The loop body checks whether the current number is in result. If not, we add that number to ret_lines. If the number is in result, we increment beg, which is our iterator into result.
Once we’ve processed all the line numbers, we return a QueryResult containing ret_lines, along with the results of running rep and get_file as in the previous eval functions.
Exercises Section 15.9.4
Exercise 15.39: Implement the Query and Query_base classes. Test your application by evaluating and printing a query such as the one in Figure 15.3 (p. 638).

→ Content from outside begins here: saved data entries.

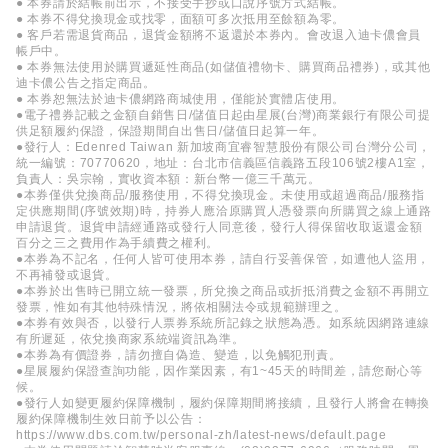
● 本券請於結帳前出示，不接受手抄或口說序號方式結帳。
● 本券不得兌換現金或找零，面額可多次抵用至餘額為零。
● 客戶若需退貨商品，退貨金額將不返還於本券內。會改退入迪卡儂會員
帳戶中。
● 本券無法使用於購買遞延性商品(如儲值禮物卡、購買商品禮券)，或其他
迪卡儂公告之指定商品。
● 本券恕無法於迪卡儂網路商城使用，僅能於實體店使用。
●電子禮券記載之金額自銷售日/儲值日起由星展(台灣)商業銀行有限公司提
供足額履約保證，保證期間自出售日/儲值日起算一年。
●發行人：Edenred Taiwan 新加坡商宜睿智慧股份有限公司台灣分公司，
統一編號：70770620，地址：台北市信義區信義路五段106號2樓A1室，
負責人：吳宗翰，實收資本額：新台幣一億三千萬元。
●本券僅供兌換商品/服務使用，不得兌換現金。未使用或超過商品/服務指
定供應期間(序號效期)時，持券人應洽原購買人憑發票向所購買之線上通路
申請退貨。退貨申請經通路或發行人同意後，發行人得保留收取返還金額
百分之三之費用作為手續費之權利。
●本券為不記名，任何人皆可使用本券，請自行妥善保管，如遭他人盜用，
不再補發或退貨。
●本券於出售時已開立統一發票，所兌換之商品或折抵消費之金額不再開立
發票，惟如有其他特殊情況，將依相關法令或規範辦理之。
●本券有效與否，以發行人票券系統所記錄之狀態為憑。如系統因網路連線
有所遲延，依兌換商家系統端資訊為準。
●本券為有價證券，請勿擅自偽造、變造，以免觸犯刑責。
●星展履約保證查詢功能，因作業因素，有1~45天的時間差，請您耐心等
候。
●發行人如變更履約保障機制，履約保障期間將接續，且發行人將會在轉換
履約保障機制生效日前予以公告：
https://www.dbs.com.tw/personal-zh/latest-news/default.page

Exercise 15.40: In the OrQuery eval function what would happen if its rhs member returned an empty set? What if its lhs member did so? What if both rhs and lhs returned empty sets?
Exercise 15.41: Reimplement your classes to use built-in pointers to Query_base rather than shared_ptrs. Remember that your classes will no longer be able to use the synthesized copy-control members.
Exercise 15.42: Design and implement one of the following enhancements:
(a) Print words only once per sentence rather than once per line.
(b) Introduce a history system in which the user can refer to a previous query by number, possibly adding to it or combining it with another.
(c) Allow the user to limit the results so that only matches in a given range of lines are displayed.